9. **Heuristic Checks** *(only for non-IP domains and if `use_heuristic_check = true`)*:
   9.1 **High Entropy Check** – If Shannon entropy > `entropy_threshold` → **Violation:** `"High entropy domain"`.
   9.2 **TLD Validity Check** – Validate top-level domain. Fail → **Violation:** `"Illegal TLD"`.
   9.3 **Unicode Security Check** – Validate domain unicode.
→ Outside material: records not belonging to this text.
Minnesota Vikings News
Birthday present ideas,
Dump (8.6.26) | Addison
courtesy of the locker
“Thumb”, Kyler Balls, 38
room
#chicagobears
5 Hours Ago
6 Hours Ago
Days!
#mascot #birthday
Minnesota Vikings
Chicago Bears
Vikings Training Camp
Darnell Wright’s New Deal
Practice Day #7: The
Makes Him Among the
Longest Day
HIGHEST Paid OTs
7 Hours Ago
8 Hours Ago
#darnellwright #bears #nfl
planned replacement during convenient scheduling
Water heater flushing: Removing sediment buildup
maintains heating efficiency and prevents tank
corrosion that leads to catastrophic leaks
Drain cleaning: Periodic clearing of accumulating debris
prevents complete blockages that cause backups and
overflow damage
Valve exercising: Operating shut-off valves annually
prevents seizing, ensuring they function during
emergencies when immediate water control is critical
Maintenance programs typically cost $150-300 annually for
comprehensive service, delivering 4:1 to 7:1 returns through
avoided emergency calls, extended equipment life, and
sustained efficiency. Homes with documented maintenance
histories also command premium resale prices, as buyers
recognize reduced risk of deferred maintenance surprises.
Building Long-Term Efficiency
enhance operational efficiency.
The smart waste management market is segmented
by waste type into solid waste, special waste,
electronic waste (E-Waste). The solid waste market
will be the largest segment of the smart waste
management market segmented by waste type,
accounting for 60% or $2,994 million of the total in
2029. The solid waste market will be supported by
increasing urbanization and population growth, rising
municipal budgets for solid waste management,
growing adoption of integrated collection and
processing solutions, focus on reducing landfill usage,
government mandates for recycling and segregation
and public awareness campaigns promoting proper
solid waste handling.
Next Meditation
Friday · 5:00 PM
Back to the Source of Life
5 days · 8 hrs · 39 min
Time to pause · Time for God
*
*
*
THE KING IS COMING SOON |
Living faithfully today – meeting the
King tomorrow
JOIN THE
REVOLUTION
Fail → **Violation:** `"Domain unicode is not secure"`.

10. **Final Outcome**
    - If no violations → **continue_processing = true**.
    - If any check fails → return first `PluginViolation` and **continue_processing = false**.



## Limitations

    - Static lists only; no external reputation providers.
    - Ianna valid TLDs are static and will be out of date
    - Ignores other schemes that are not http and https
    - No external domain reputation checks

## TODOs
    - External threat-intel integration with cache – Query external feeds for known malicious domains.
    - IP address handling policy – Decide rules for IPv4/IPv6 URLs.
    - Dynamic TLD updates – Fetch latest IANA TLD list automatically.





## Tests

**Test Coverage** (24 unit tests, all passing):

| Filename | Function Coverage | Line Coverage | Region Coverage |
|--------------------------|-------------------|-----------------|-----------------|
| engine.rs | 96.55% (28/29) | 99.26% (533/537) | 98.60% (634/643) |
| filters/heuristic.rs | 100.00% (5/5) | 96.49% (55/57) | 97.53% (79/81) |
| filters/patterns.rs | 100.00% (5/5) | 100.00% (20/20) | 100.00% (38/38) |
| lib.rs | 0.00% (0/1) | 0.00% (0/5) | 0.00% (0/7) |
| types.rs | 50.00% (3/6) | 44.12% (15/34) | 23.94% (17/71) |
| **TOTAL** | **89.13% (41/46)** | **95.43% (627/657)** | **91.45% (770/842)** |

*Note: `lib.rs` and `types.rs` contain PyO3 bindings and module declarations not covered by unit tests.*

**New test coverage includes:**
- Invalid regex pattern handling (both allowed and blocked patterns)
- Case-insensitive domain matching (whitelist and blocklist)
- Subdomain matching validation

**Run tests:**
```bash
cargo nextest run -p url_reputation  # Run Rust unit tests
cargo llvm-cov --lib --html   # Generate coverage report
```

## Heuristic methods

The heuristics were based on a research paper.

    A. P. S. Bhadauria and M. Singh, "Domain‑Checker: A Classification of Malicious and Benign Domains Using Multitier Filtering," Springer Nature, 2023.